雖然代價不小,但自古都是一將功成萬骨枯,此役之後,唐軍將威震西域,而李信將是當世最璀璨的將星。
鏖戰了這麽久,看來魔種的家底都已呈現在這戰場上了,唯一令李信不安的,就是魔種背後那股神秘的操縱力量。
這股力量他幾乎一無所知,但卻並不陌生。
因為早在這次戰鬥之前很久,他就在玉城的礦坑之中與這股力量相遇過,正因為有過遭遇,李信知道這股力量很強,是深不可測的強大。
不祥的預感讓李信感覺恐懼,他把這恐懼深深的埋入心底,隻想拚盡全力盡快在這絞殺的戰場上壓倒眼前的敵人。
只有勝利,不斷的勝利,才能讓他最終打敗眼前的敵人,還有長安城裡正對他虎視眈眈的那些人,為首的就是他稱之為母后的那個女人。
他要用勝利積累起軍功和聲望,最終達到這樣一種程度,那時是沒人能夠再降罪於他,他成為大唐新的軍神。
他承受的毀譽已經太多了,沉重到他已自認為此生唯艱,了無生趣。
無數個淒涼的夜晚,他即使在庭院中狂舞闊劍直到全身大汗淋漓幾近虛脫卻也無法讓自己入眠。
後來,他發現只有沉浸在《後漢書》考究的注解文字中時,他才能讓自己心底寧靜下來。
撫著自己的作品,任思緒穿越,只要能讓他忘卻眼前的現實就好,他就是靠著這種法子熬過了在長安城內像囚徒一樣被幽禁的日子。
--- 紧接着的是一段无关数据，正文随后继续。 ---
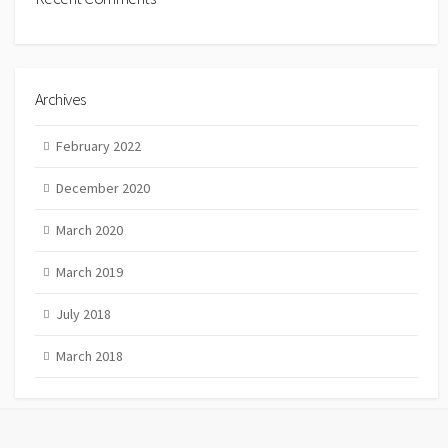
Archives
February 2022
December 2020
March 2020
March 2019
July 2018
March 2018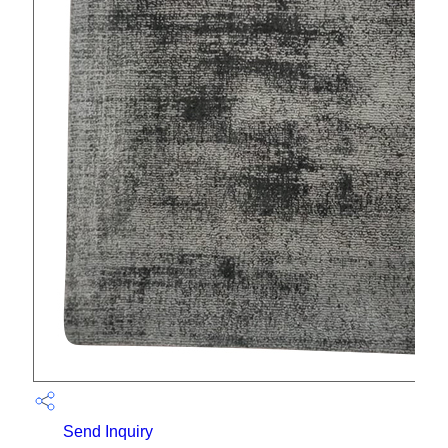
Send Inquiry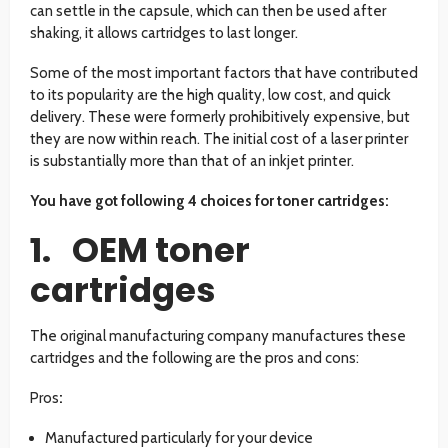
can settle in the capsule, which can then be used after
shaking, it allows cartridges to last longer.
Some of the most important factors that have contributed
to its popularity are the high quality, low cost, and quick
delivery. These were formerly prohibitively expensive, but
they are now within reach. The initial cost of a laser printer
is substantially more than that of an inkjet printer.
You have got following 4 choices for toner cartridges:
1. OEM toner
cartridges
The original manufacturing company manufactures these
cartridges and the following are the pros and cons:
Pros
:
Manufactured particularly for your device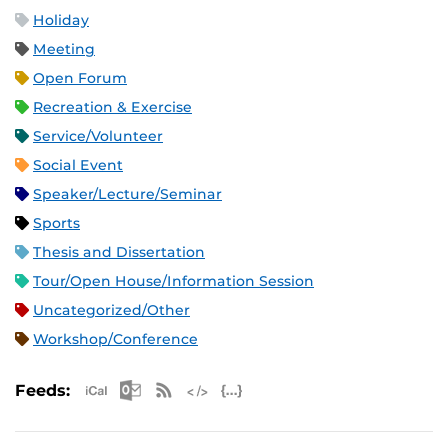
Holiday
Meeting
Open Forum
Recreation & Exercise
Service/Volunteer
Social Event
Speaker/Lecture/Seminar
Sports
Thesis and Dissertation
Tour/Open House/Information Session
Uncategorized/Other
Workshop/Conference
Apple iCal Feed (ICS)
Microsoft Outlook Feed (ICS)
RSS Feed
XML Feed
JSON Feed
Feeds: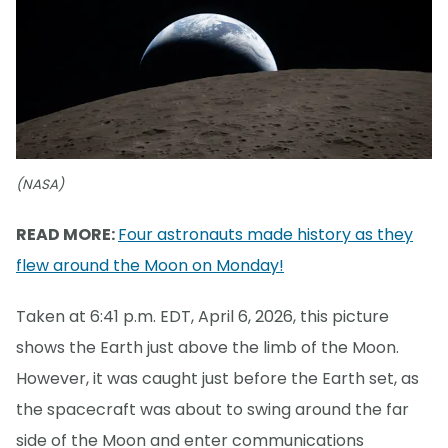
(NASA)
READ MORE:
Four astronauts made history as they
flew around the Moon on Monday!
Taken at 6:41 p.m. EDT, April 6, 2026, this picture
shows the Earth just above the limb of the Moon.
However, it was caught just before the Earth set, as
the spacecraft was about to swing around the far
side of the Moon and enter communications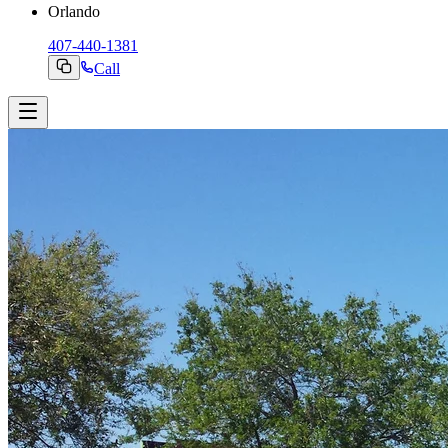
Orlando
407-440-1381
Call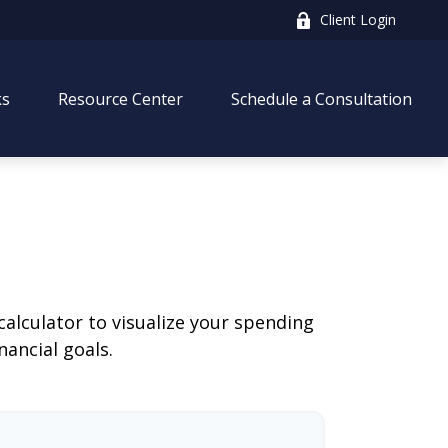
Client Login
ks
Resource Center
Schedule a Consultation
calculator to visualize your spending
ancial goals.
直到他從玉城的少領主口中獲得了玉城坑道的秘密,他的直覺告訴他,命運轉圜之機來到了。
他立刻安排拜訪了玉城領主,度過了白天無聊又虛假的客套之後,到了夜晚,
他一身黑衣摸進了礦坑。 正是在那裡,他聽到了那個聲音,他第一次感受到那種力量,他毫不猶疑的接受並擁抱了這股力量,即使那聲音在他耳畔輕聲低語,告誡他要慎重,凡是索取,必有代價。
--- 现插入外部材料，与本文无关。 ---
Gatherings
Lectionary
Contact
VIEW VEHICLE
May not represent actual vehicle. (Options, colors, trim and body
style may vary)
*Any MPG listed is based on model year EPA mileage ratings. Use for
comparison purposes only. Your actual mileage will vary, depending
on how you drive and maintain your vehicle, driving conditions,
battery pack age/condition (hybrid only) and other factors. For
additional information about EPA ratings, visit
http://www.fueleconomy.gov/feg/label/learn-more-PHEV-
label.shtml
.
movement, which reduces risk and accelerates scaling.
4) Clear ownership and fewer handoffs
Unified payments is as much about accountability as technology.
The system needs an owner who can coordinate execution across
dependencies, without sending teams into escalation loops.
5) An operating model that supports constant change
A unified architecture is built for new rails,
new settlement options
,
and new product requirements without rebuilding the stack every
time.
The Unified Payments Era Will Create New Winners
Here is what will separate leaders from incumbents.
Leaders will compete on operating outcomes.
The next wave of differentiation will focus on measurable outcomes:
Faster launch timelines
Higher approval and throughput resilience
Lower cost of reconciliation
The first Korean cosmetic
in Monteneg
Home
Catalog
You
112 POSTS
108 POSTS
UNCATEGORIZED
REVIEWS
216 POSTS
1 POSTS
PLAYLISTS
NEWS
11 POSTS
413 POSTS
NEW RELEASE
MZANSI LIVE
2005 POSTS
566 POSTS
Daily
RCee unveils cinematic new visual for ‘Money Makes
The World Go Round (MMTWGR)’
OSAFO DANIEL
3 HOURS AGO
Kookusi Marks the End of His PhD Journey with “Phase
這道理他當然懂,他能在長安脫困,也是和一個人做了交易的結果,只要還有被利用的價值,他就有交易的籌碼。
他早已視自己為一無所有,偏還有些心計深沉的人認為他有用,願意與他建立聯系並勾兌交易。
既然這樣,願者上鉤好了,他已經不懼怕,準確的說是不在乎,答應對方的條件。
他在這個世界已經失敗了,因此他不介意墮入一個更黑暗的世界中,也許,其中蘊藏著命運的轉機呢。
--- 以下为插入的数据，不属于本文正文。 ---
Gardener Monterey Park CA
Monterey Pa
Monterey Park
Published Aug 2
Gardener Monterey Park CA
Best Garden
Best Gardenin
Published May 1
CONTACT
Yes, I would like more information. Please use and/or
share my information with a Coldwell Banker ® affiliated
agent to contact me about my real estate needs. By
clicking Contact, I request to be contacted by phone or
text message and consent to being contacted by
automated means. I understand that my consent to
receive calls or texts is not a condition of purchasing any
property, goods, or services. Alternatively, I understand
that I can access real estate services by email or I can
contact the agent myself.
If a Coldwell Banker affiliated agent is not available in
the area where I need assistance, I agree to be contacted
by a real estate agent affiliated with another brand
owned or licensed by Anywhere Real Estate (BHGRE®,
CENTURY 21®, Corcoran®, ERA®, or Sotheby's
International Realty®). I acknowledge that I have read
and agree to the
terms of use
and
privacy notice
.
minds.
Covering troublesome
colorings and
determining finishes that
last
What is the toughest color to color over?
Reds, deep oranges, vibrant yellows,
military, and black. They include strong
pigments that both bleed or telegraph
所以,當那黑色的絲狀物噝噝的穿透他的掌心,順著血脈抵達他的心臟,他在巨大的眩暈中感受著體內的巨變,竟然沒有絲毫的恐懼不安,相反,體內奔騰洶湧的強大力量讓他狂喜,終於有了掌控自己命運的資本。
他握緊了拳頭,指縫中黑血滴落。
有那麽一刻,他意識到自己瘋了。
換了誰能不瘋呢?
擁有他那樣高貴的血統,又有名滿天下的聲譽。因為那個女人的存在,宮裡宮外到處流傳著關於他真實出身的各種謠言;家奴被收買,指認他謀反;整個長安城都在嘲笑他的癖好;他被剝奪了這個強大中央帝國的皇位繼承權;他的追隨者們或死或貶,僥幸保全自身的都選擇了背叛他;他還是個被妻子休掉的男人。
整個世界都與他為敵。
一個裝神弄鬼,故弄玄虛的方士都比他有更高的地位,更大的權力,更容易被信任。
那方士來拜訪他時,自信的聲稱可以幫他。
方士的風度優雅,態度恭謹,禮數周到,一切表象的背後是對他處境的嘲弄,他在踏入他的陋室那一刻起,不,這家夥掌握的情報讓他很早就在謀定而動了,他當然知道,無論他的條件是什麽,這個落魄的前太子都只能接受。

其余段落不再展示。